Genome-Wide Screen Reveals Drivers of Ciprofloxacin Tolerance Mechanisms

Persisters are a bacterial subpopulation that exhibits tolerance to antibiotics and plays a critical role in chronic and recurrent infections. However, the general mechanisms underlying persister formation and antibiotic tolerance remain poorly understood. Dissection of the underlying mechanisms is essential for developing effective therapeutic strategies against persister-associated infections.

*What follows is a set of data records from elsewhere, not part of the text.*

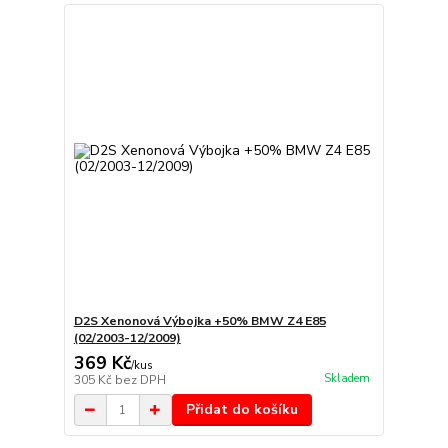
D2S Xenonová Výbojka +50% BMW Z4 E85
(02/2003-12/2009)
369 Kč
/
kus
Skladem
305 Kč
bez DPH
Přidat do košíku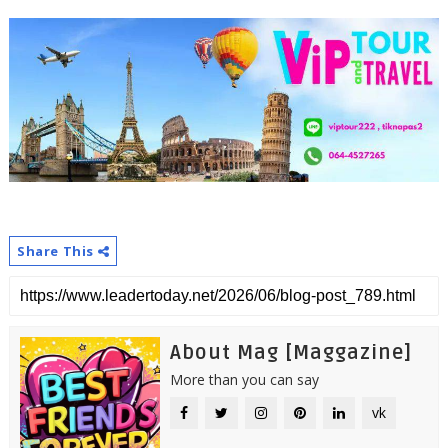
Share This
About Mag [Maggazine]
More than you can say
vk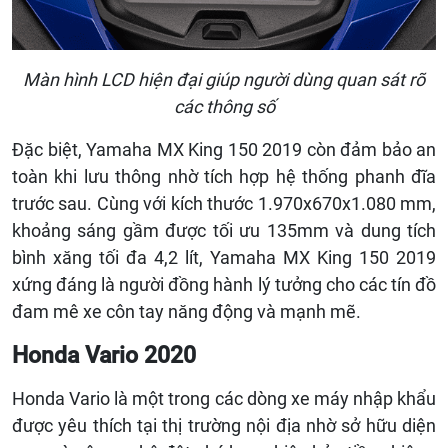
Màn hình LCD hiện đại giúp người dùng quan sát rõ
các thông số
Đặc biệt, Yamaha MX King 150 2019 còn đảm bảo an
toàn khi lưu thông nhờ tích hợp hệ thống phanh đĩa
trước sau. Cùng với kích thước
1.970x670x1.080 mm,
khoảng sáng gầm được tối ưu 135mm và dung tích
bình xăng tối đa 4,2 lít, Yamaha MX King 150 2019
xứng đáng là người đồng hành lý tưởng cho các tín đồ
đam mê xe côn tay năng động và mạnh mẽ.
Honda Vario 2020
Honda Vario là một trong các dòng xe máy nhập khẩu
được yêu thích tại thị trường nội địa nhờ sở hữu diện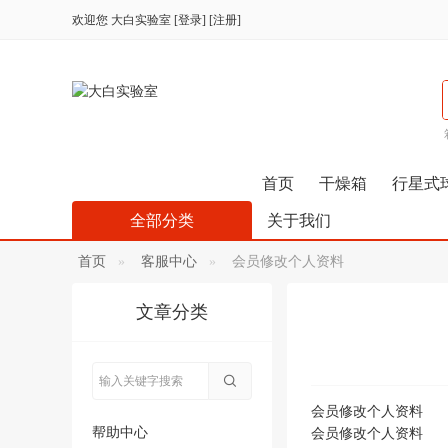
欢迎您
大白实验室
[
登录
] [
注册
]
首页
干燥箱
行星式
全部分类
关于我们
首页
客服中心
会员修改个人资料
文章分类
会员修改个人资料
帮助中心
会员修改个人资料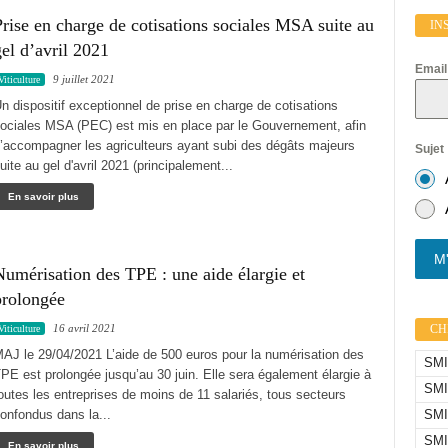
rise en charge de cotisations sociales MSA suite au
IN
el d’avril 2021
Emai
9 juillet 2021
Viticulture
n dispositif exceptionnel de prise en charge de cotisations
ociales MSA (PEC) est mis en place par le Gouvernement, afin
’accompagner les agriculteurs ayant subi des dégâts majeurs
Sujet
uite au gel d'avril 2021 (principalement...
En savoir plus
M'
umérisation des TPE : une aide élargie et
prolongée
CHI
16 avril 2021
Viticulture
AJ le 29/04/2021 L’aide de 500 euros pour la numérisation des
SMIC
PE est prolongée jusqu’au 30 juin. Elle sera également élargie à
SMI
outes les entreprises de moins de 11 salariés, tous secteurs
SMI
onfondus dans la...
SMI
En savoir plus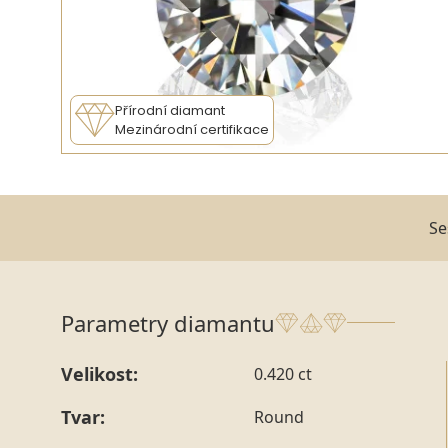
Přírodní diamant
Mezinárodní certifikace
Se
Parametry diamantu
Velikost:
0.420 ct
Tvar:
Round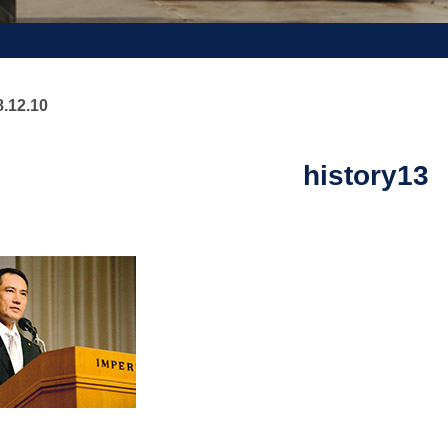
.12.10
history13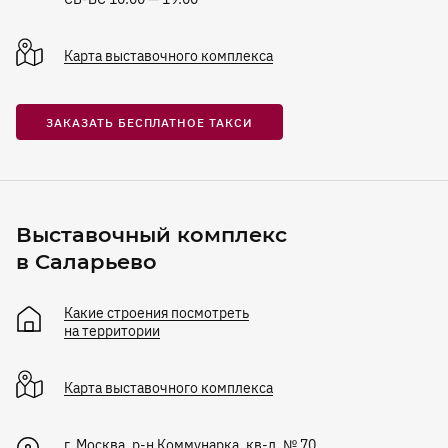
Карта
выставочного комплекса
ЗАКАЗАТЬ БЕСПЛАТНОЕ ТАКСИ
Выставочный комплекс
в Саларьево
Какие строения посмотреть
на территории
Карта
выставочного комплекса
г. Москва, р-н Коммунарка, кв-л. № 70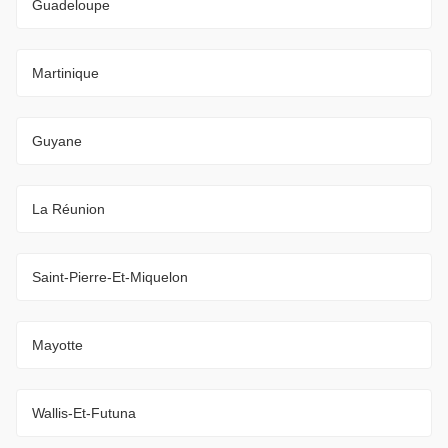
Guadeloupe
Martinique
Guyane
La Réunion
Saint-Pierre-Et-Miquelon
Mayotte
Wallis-Et-Futuna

In this study, the authors employed a two-step genome-wide screening strategy using the Escherichia coli Keio single-gene deletion library to systematically identify genes associated with ciprofloxacin tolerance. Each mutant was cultured to late stationary phase to induce persister formation, then diluted into fresh medium and treated with antibiotics, eventually allowing the identification of 37 ciprofloxacin-sensitive mutants (primarily involved in DNA repair and energy metabolism) and 11 ciprofloxacin-tolerant mutants (mainly associated with amino acid and NAD synthesis). Among these, 25 genes were linked to persistence for the first time. Sensitive mutants (ΔruvC, Δrnr, ΔatpC, and ΔatpF) showed specific sensitivity to quinolones, while tolerant mutants (ΔmetR, ΔmetE, ΔleuB, ΔleuL, ΔnadB, and ΔnadC) also exhibited tolerance to ampicillin and gentamicin.

Further analysis revealed a negative correlation between ATP levels and ciprofloxacin tolerance across genetically distinct mutants: ATP levels were down-regulated in tolerant mutants and up-regulated in sensitive ones. This relationship held true even when ATP levels were chemically modulated using metabolites, nutrients, or respiratory inhibitors. Moreover, ciprofloxacin persistence was closely associated with reduced antibiotic uptake and lower reactive oxygen species (ROS) accumulation.

These findings highlight a universal regulatory role of ATP in ciprofloxacin tolerance across diverse genetic backgrounds, likely through modulating antibiotic uptake and ROS accumulation. This work not only provides new insights into persister biology but also suggests that nutrient-rich conditions may help eradicate persisters in clinical settings. Future strategies targeting ATP modulation could offer novel approaches for managing recurrent and chronic infections.